O polêmico projeto de lei que obriga os proprietários de alarmes a instalar placa de identificação com telefone de contato em frente ao imóvel será apreciado hoje durante a sessão legislativa da Câmara Municipal de Bauru. A proposta já foi aprovada em primeira discussão, mas está longe de ser um consenso entre os parlamentares.
O vereador Paulo Madureira (PP), por exemplo, já anunciou a intenção de excluir os imóveis residenciais da obrigatoriedade. A apresentação de emendas em segunda discussão não é permitida, mas o parlamentar deve se basear no fato da sua solicitação se referir à retirada de parte do texto original do projeto de lei.
Madureira quer evitar que as residências fiquem vulneráveis a trotes e à ação de assaltantes caso instalem as placas com telefone de contato. Ele acredita que os ladrões teriam a chance de ligar para o imóvel com o intuito de saber se há alguém no local.
O vereador Rodrigo Agostinho (PMDB), autor do projeto ao lado do parlamentar Primo Mangialardo (sem partido), é contra qualquer modificação na propositura. “Retirar os imóveis residenciais irá descaracterizar a proposta, porque criará um tratamento desigual. Além disso, esse tipo de imóvel concentra o maior número de reclamações”, analisa.
Agostinho e Mangialardo entendem que a instalação das placas fará com que os vizinhos dos imóveis que possuem alarmes tenham a quem recorrer caso o equipamento dispare, especialmente aos finais de semana e à noite.
Quem desrespeitar a lei, caso ela seja aprovada pela Câmara e sancionada pelo prefeito Tuga Angerami (PDT), estará sujeito à multa de R$ 50,00 se o dispositivo permanecer acionado durante mais de 20 minutos. Em caso de reincidência, esse valor sobe para R$ 100,00. Se o proprietário de alarme não instalar a placa, a pena será dobrada.
Regimento
Dois projetos de resolução que alteram o Regimento Interno da Câmara também retornam à pauta de discussões após terem sido sobrestados na semana passada. O vereador Futaro Sato (PDT) quer ampliar o prazo mínimo para reapresentação de proposituras dos atuais três meses para 180 dias.
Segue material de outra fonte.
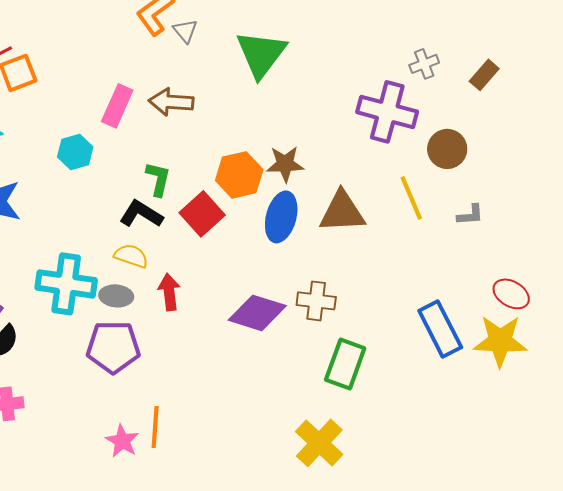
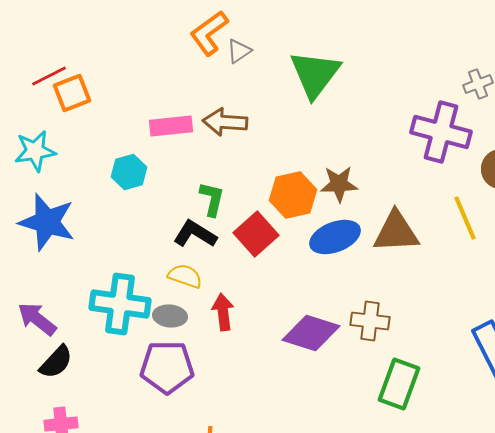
gray triangle: (185, 31) -> (239, 51), turned 36
pink rectangle: (117, 106) -> (171, 126), turned 60
blue ellipse: (281, 217) -> (335, 237), turned 54

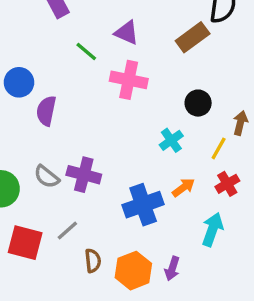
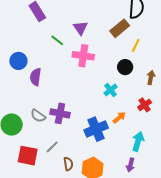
purple triangle: (127, 33) -> (80, 28), turned 35
yellow line: (219, 148) -> (136, 45), moved
red cross: (227, 184) -> (145, 105), moved
purple arrow: (172, 269) -> (130, 165), moved

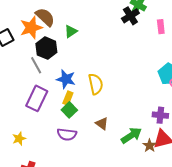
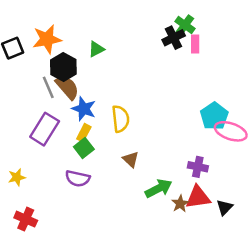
brown semicircle: (45, 17) -> (67, 87), moved
pink rectangle: (161, 27) -> (195, 44), moved
brown triangle: (102, 124) -> (131, 159), moved

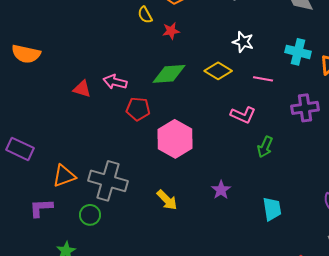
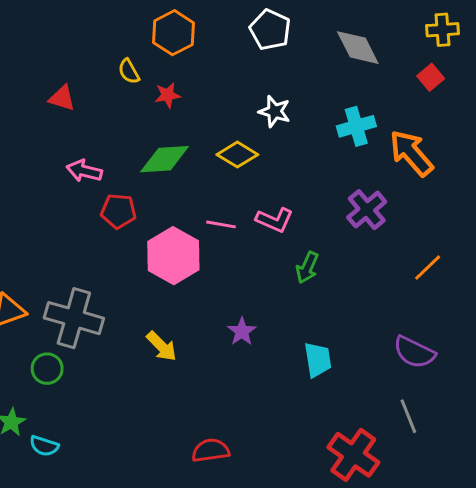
cyan cross: (298, 52) -> (356, 126), turned -30
pink line: (263, 79) -> (221, 224), moved
red triangle: (82, 89) -> (62, 98), moved
purple cross: (305, 108) -> (367, 210), turned -32

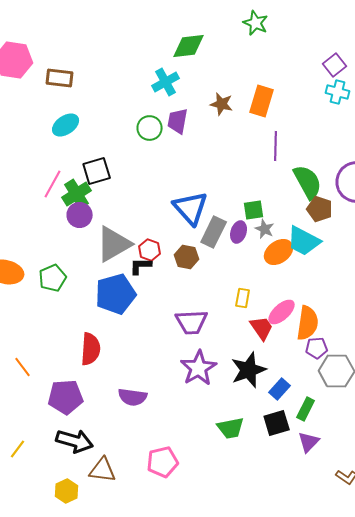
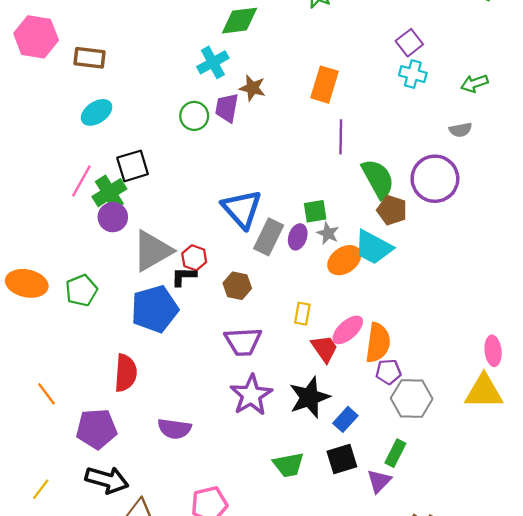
brown star: (222, 104) -> (252, 88), moved
brown hexagon: (187, 257) -> (237, 286), moved
green rectangle: (306, 409) -> (395, 453), moved

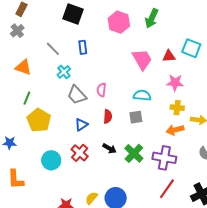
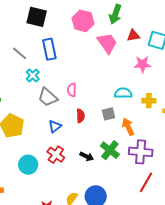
blue rectangle: (83, 47) -> (49, 49), size x1.5
red triangle: (169, 56) -> (133, 35), moved
pink trapezoid: (142, 59) -> (107, 43), moved
pink star: (175, 83) -> (142, 64), moved
cyan semicircle: (142, 95) -> (123, 93), moved
orange arrow: (175, 130) -> (128, 127), moved, turned 84
black arrow: (109, 148) -> (87, 156), moved

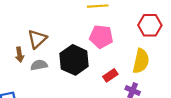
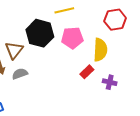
black hexagon: (74, 60) -> (40, 33), moved
yellow semicircle: (141, 61) -> (100, 50), moved

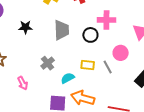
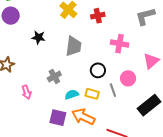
black circle: (90, 35) -> (98, 70), moved
yellow rectangle: (88, 65) -> (92, 94), moved

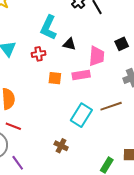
Já o parlamentar João Parreira (PSDB) pretende permitir a apresentação de emendas supressivas em segunda discussão.
O plenário também irá analisar veto do prefeito ao projeto de lei que transforma a rua Valdemir Nunes Medeiros em corredor comercial e de serviços, aprovado recentemente pela Casa.
Na semana passada, os vereadores derrubaram veto do prefeito à transformação da rua Capitão Gomes Duarte em corredor de serviços por 13 votos a um.
A Secretaria Municipal de Planejamento (Seplan) propôs os dois vetos alegando que as vias em questão não comportam pequenas empresas, mas os parlamentares, com exceção de Agostinho, entendem que a Lei de Zoneamento está desatualizada e que as modificações aprovadas por eles devem ser sancionadas.